• _Work required_
From the records below, set down exactly the lines starting with the line that contains "A SEGURANÇA NO" and going on through the line that contains "возвращается социальный запрос, классовое". Nothing else is wanted.

• _Provided records_
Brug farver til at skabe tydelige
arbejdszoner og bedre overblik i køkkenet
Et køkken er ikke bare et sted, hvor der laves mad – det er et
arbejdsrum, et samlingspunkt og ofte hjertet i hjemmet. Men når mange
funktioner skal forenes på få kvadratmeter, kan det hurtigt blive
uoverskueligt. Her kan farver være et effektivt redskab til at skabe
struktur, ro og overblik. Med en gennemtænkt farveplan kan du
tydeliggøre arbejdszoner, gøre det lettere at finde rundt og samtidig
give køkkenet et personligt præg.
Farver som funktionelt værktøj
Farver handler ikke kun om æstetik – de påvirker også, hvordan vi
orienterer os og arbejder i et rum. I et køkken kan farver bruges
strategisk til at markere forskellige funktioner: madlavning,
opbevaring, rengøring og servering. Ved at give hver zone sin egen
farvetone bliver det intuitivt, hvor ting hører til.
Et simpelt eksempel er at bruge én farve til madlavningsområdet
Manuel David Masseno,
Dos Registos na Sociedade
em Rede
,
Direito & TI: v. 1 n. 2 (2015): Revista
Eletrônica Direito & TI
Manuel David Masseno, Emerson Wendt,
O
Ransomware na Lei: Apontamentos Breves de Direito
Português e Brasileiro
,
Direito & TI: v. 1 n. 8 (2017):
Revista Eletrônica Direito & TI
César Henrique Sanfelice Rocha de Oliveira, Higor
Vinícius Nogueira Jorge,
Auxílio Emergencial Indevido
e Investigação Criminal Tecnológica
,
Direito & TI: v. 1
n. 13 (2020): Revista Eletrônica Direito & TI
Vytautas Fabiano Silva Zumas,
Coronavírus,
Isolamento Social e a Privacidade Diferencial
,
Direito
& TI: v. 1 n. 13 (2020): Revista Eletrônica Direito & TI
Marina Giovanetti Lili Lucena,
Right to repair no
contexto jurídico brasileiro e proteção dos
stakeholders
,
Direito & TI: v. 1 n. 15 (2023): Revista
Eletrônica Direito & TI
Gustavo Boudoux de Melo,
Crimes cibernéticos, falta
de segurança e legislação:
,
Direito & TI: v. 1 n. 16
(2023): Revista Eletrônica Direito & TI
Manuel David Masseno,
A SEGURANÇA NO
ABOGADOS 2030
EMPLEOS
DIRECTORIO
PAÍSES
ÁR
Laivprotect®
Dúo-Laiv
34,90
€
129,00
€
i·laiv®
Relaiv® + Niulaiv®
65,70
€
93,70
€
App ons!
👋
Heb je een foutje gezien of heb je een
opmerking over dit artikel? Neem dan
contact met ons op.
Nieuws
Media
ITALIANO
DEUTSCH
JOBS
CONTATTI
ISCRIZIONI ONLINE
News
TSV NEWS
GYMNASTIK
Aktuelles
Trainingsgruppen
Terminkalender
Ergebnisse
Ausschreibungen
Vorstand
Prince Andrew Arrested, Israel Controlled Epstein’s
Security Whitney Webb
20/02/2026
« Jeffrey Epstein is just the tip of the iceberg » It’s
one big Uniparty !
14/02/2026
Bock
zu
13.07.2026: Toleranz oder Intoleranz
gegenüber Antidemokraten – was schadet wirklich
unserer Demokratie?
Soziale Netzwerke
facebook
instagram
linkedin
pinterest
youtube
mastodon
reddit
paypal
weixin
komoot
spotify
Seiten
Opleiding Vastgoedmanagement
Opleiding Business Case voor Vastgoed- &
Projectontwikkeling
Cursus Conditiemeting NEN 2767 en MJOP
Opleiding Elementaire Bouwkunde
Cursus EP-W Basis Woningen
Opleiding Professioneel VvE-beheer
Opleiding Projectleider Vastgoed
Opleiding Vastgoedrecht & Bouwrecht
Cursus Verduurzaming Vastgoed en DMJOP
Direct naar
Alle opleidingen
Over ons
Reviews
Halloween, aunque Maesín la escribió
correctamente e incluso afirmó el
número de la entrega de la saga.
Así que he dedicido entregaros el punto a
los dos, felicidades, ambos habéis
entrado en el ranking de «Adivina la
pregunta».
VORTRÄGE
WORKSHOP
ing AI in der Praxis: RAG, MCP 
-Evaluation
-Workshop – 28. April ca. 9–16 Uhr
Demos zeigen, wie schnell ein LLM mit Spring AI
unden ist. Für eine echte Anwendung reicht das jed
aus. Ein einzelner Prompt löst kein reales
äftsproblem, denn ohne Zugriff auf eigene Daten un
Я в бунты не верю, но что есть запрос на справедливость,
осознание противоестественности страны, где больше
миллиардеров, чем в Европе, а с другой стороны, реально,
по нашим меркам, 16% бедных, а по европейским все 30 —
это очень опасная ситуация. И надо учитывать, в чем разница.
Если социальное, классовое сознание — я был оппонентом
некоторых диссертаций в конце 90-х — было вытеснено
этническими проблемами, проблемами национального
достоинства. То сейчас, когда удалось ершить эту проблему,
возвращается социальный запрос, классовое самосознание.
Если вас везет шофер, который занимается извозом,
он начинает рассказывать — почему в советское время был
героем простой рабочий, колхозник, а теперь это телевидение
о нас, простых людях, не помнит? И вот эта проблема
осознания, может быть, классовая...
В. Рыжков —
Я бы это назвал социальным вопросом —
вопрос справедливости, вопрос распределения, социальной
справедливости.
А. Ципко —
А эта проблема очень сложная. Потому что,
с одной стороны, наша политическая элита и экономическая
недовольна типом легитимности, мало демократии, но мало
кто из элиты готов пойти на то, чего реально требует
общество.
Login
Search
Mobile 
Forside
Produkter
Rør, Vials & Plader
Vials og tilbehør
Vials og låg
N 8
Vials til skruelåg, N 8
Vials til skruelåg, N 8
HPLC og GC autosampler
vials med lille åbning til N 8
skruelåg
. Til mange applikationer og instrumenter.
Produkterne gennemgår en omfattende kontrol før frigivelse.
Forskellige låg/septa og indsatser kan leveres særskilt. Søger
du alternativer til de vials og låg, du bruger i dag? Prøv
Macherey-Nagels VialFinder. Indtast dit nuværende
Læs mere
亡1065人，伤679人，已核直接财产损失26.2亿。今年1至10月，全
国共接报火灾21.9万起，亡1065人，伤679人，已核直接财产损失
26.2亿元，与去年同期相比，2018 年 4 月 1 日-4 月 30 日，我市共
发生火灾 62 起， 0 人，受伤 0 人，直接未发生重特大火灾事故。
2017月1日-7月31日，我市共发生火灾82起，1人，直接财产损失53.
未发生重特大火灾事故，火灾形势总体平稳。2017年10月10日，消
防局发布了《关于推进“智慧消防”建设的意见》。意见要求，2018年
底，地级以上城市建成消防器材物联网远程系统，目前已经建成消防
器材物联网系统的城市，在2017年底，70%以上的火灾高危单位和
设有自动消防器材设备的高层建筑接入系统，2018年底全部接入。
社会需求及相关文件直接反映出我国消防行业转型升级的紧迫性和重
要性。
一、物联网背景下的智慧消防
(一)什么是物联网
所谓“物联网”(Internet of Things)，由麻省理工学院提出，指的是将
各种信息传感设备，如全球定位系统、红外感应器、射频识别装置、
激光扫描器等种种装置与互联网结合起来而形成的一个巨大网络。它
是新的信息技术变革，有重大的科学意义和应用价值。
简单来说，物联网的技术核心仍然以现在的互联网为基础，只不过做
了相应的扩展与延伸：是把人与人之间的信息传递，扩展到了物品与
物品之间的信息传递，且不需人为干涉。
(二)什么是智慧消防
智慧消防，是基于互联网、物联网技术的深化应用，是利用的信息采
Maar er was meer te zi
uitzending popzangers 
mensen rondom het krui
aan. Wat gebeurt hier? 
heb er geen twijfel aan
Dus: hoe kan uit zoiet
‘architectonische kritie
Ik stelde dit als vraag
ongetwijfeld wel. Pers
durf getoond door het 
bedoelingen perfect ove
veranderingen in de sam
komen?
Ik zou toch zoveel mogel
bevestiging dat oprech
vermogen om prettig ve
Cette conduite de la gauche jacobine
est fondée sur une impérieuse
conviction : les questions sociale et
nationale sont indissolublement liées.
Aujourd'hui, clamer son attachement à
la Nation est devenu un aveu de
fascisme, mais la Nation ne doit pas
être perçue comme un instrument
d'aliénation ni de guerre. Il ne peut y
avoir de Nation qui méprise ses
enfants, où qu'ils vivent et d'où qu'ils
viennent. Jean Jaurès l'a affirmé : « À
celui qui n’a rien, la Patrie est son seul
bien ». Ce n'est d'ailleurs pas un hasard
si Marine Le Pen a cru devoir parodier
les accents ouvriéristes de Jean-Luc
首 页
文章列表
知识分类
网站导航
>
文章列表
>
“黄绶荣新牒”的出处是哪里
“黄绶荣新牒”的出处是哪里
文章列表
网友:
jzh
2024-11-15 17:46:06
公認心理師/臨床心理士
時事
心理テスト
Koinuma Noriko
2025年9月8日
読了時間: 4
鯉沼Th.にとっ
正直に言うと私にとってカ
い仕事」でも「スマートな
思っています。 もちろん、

• _Your response_
A SEGURANÇA NO
ABOGADOS 2030
EMPLEOS
DIRECTORIO
PAÍSES
ÁR
Laivprotect®
Dúo-Laiv
34,90
€
129,00
€
i·laiv®
Relaiv® + Niulaiv®
65,70
€
93,70
€
App ons!
👋
Heb je een foutje gezien of heb je een
opmerking over dit artikel? Neem dan
contact met ons op.
Nieuws
Media
ITALIANO
DEUTSCH
JOBS
CONTATTI
ISCRIZIONI ONLINE
News
TSV NEWS
GYMNASTIK
Aktuelles
Trainingsgruppen
Terminkalender
Ergebnisse
Ausschreibungen
Vorstand
Prince Andrew Arrested, Israel Controlled Epstein’s
Security Whitney Webb
20/02/2026
« Jeffrey Epstein is just the tip of the iceberg » It’s
one big Uniparty !
14/02/2026
Bock
zu
13.07.2026: Toleranz oder Intoleranz
gegenüber Antidemokraten – was schadet wirklich
unserer Demokratie?
Soziale Netzwerke
facebook
instagram
linkedin
pinterest
youtube
mastodon
reddit
paypal
weixin
komoot
spotify
Seiten
Opleiding Vastgoedmanagement
Opleiding Business Case voor Vastgoed- &
Projectontwikkeling
Cursus Conditiemeting NEN 2767 en MJOP
Opleiding Elementaire Bouwkunde
Cursus EP-W Basis Woningen
Opleiding Professioneel VvE-beheer
Opleiding Projectleider Vastgoed
Opleiding Vastgoedrecht & Bouwrecht
Cursus Verduurzaming Vastgoed en DMJOP
Direct naar
Alle opleidingen
Over ons
Reviews
Halloween, aunque Maesín la escribió
correctamente e incluso afirmó el
número de la entrega de la saga.
Así que he dedicido entregaros el punto a
los dos, felicidades, ambos habéis
entrado en el ranking de «Adivina la
pregunta».
VORTRÄGE
WORKSHOP
ing AI in der Praxis: RAG, MCP 
-Evaluation
-Workshop – 28. April ca. 9–16 Uhr
Demos zeigen, wie schnell ein LLM mit Spring AI
unden ist. Für eine echte Anwendung reicht das jed
aus. Ein einzelner Prompt löst kein reales
äftsproblem, denn ohne Zugriff auf eigene Daten un
Я в бунты не верю, но что есть запрос на справедливость,
осознание противоестественности страны, где больше
миллиардеров, чем в Европе, а с другой стороны, реально,
по нашим меркам, 16% бедных, а по европейским все 30 —
это очень опасная ситуация. И надо учитывать, в чем разница.
Если социальное, классовое сознание — я был оппонентом
некоторых диссертаций в конце 90-х — было вытеснено
этническими проблемами, проблемами национального
достоинства. То сейчас, когда удалось ершить эту проблему,
возвращается социальный запрос, классовое самосознание.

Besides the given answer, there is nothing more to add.